[Record extracts]
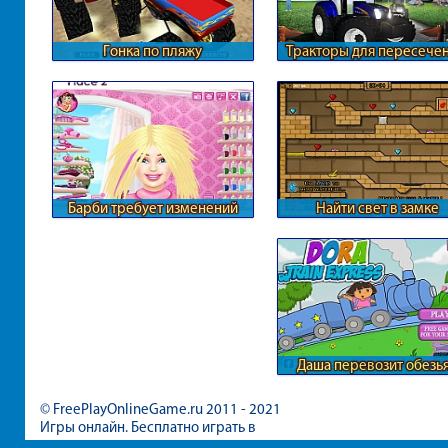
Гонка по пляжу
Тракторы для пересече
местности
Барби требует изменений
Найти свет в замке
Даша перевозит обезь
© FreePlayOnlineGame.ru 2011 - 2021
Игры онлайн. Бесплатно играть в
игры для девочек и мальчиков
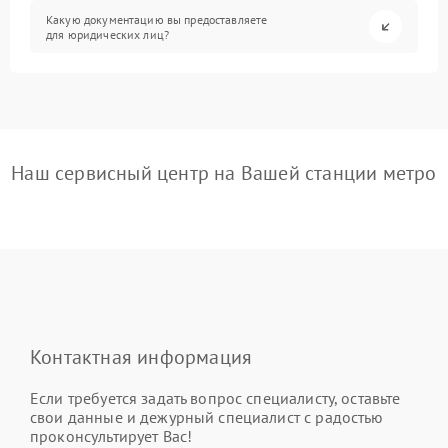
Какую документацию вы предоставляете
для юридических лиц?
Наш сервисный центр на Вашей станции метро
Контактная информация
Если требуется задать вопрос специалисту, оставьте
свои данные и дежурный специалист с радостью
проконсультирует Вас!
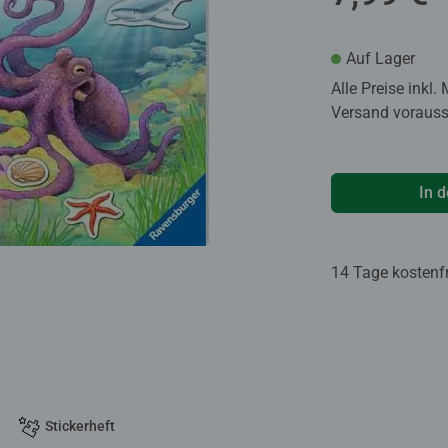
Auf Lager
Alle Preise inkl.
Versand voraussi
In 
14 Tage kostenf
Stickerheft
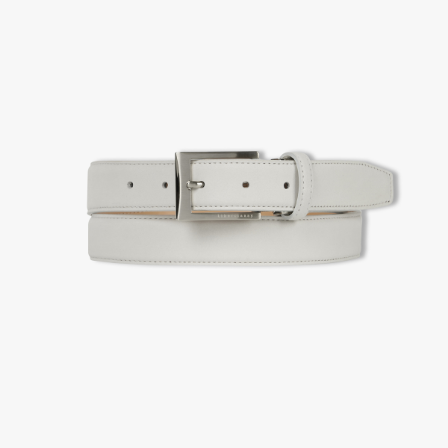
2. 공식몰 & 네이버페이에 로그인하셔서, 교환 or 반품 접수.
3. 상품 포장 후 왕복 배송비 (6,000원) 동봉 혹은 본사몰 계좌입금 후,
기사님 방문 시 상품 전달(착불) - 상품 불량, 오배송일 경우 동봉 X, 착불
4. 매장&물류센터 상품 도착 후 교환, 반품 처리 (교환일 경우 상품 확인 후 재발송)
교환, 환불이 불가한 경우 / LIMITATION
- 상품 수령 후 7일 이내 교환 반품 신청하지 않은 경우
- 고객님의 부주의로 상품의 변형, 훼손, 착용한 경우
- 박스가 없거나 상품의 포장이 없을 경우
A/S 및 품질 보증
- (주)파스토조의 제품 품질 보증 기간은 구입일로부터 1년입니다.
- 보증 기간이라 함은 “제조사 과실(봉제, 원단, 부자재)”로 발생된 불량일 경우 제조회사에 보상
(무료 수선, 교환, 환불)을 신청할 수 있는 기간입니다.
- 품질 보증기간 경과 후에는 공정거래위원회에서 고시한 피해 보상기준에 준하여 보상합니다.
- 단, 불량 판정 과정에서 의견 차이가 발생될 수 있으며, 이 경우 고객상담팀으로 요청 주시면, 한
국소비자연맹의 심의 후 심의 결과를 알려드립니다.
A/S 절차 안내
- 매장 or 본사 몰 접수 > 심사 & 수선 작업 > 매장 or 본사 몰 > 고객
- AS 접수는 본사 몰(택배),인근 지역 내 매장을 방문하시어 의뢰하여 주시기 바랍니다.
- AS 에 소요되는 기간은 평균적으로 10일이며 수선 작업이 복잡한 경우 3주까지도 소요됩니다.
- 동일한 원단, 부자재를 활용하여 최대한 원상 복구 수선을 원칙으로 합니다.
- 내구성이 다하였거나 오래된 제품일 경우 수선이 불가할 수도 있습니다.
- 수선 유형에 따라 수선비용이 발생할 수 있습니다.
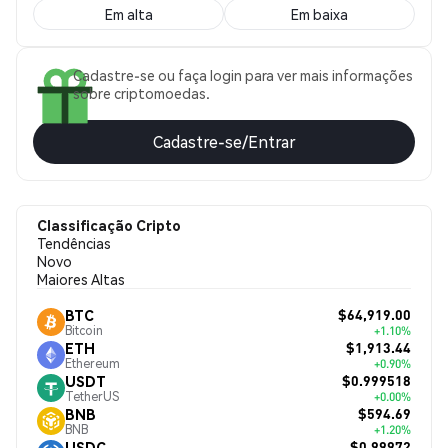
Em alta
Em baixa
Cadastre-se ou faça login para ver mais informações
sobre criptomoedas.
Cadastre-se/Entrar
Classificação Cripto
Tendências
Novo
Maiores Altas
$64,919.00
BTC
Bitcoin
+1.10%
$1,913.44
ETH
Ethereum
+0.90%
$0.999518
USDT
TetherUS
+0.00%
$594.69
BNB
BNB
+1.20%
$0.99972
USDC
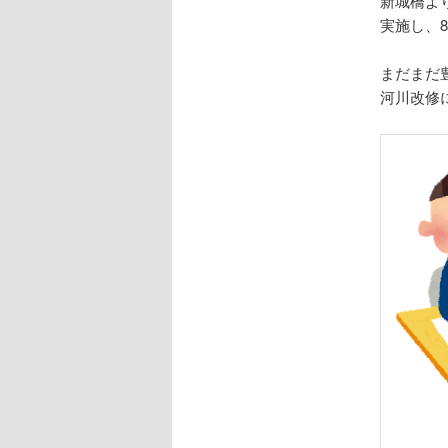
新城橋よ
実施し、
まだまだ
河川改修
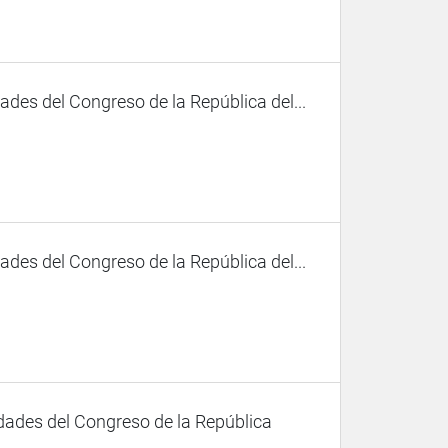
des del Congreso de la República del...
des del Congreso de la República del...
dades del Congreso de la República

[Task to carry out]
Pull the text lines from all of the entries above and reproduce each one unchanged, omitting the pictures.

[Answer to this exercise]
Гонка по пляжу
Тракторы для пересече
местности
Барби требует изменений
Найти свет в замке
Даша перевозит обезь
© FreePlayOnlineGame.ru 2011 - 2021
Игры онлайн. Бесплатно играть в
игры для девочек и мальчиков
Какую документацию вы предоставляете
для юридических лиц?
Наш сервисный центр на Вашей станции метро
Контактная информация
Если требуется задать вопрос специалисту, оставьте
свои данные и дежурный специалист с радостью
проконсультирует Вас!
Auf Lager
Alle Preise inkl.
Versand voraussi
In 
14 Tage kostenf
Stickerheft
2. 공식몰 & 네이버페이에 로그인하셔서, 교환 or 반품 접수.
3. 상품 포장 후 왕복 배송비 (6,000원) 동봉 혹은 본사몰 계좌입금 후,
기사님 방문 시 상품 전달(착불) - 상품 불량, 오배송일 경우 동봉 X, 착불
4. 매장&물류센터 상품 도착 후 교환, 반품 처리 (교환일 경우 상품 확인 후 재발송)
교환, 환불이 불가한 경우 / LIMITATION
- 상품 수령 후 7일 이내 교환 반품 신청하지 않은 경우
- 고객님의 부주의로 상품의 변형, 훼손, 착용한 경우
- 박스가 없거나 상품의 포장이 없을 경우
A/S 및 품질 보증
- (주)파스토조의 제품 품질 보증 기간은 구입일로부터 1년입니다.
- 보증 기간이라 함은 “제조사 과실(봉제, 원단, 부자재)”로 발생된 불량일 경우 제조회사에 보상
(무료 수선, 교환, 환불)을 신청할 수 있는 기간입니다.
- 품질 보증기간 경과 후에는 공정거래위원회에서 고시한 피해 보상기준에 준하여 보상합니다.
- 단, 불량 판정 과정에서 의견 차이가 발생될 수 있으며, 이 경우 고객상담팀으로 요청 주시면, 한
국소비자연맹의 심의 후 심의 결과를 알려드립니다.
A/S 절차 안내
- 매장 or 본사 몰 접수 > 심사 & 수선 작업 > 매장 or 본사 몰 > 고객
- AS 접수는 본사 몰(택배),인근 지역 내 매장을 방문하시어 의뢰하여 주시기 바랍니다.
- AS 에 소요되는 기간은 평균적으로 10일이며 수선 작업이 복잡한 경우 3주까지도 소요됩니다.
- 동일한 원단, 부자재를 활용하여 최대한 원상 복구 수선을 원칙으로 합니다.
- 내구성이 다하였거나 오래된 제품일 경우 수선이 불가할 수도 있습니다.
- 수선 유형에 따라 수선비용이 발생할 수 있습니다.
Em alta
Em baixa
Cadastre-se ou faça login para ver mais informações
sobre criptomoedas.
Cadastre-se/Entrar
Classificação Cripto
Tendências
Novo
Maiores Altas
$64,919.00
BTC
Bitcoin
+1.10%
$1,913.44
ETH
Ethereum
+0.90%
$0.999518
USDT
TetherUS
+0.00%
$594.69
BNB
BNB
+1.20%
$0.99972
USDC
新城橋よ
実施し、
まだまだ
河川改修
des del Congreso de la República del...
des del Congreso de la República del...
dades del Congreso de la República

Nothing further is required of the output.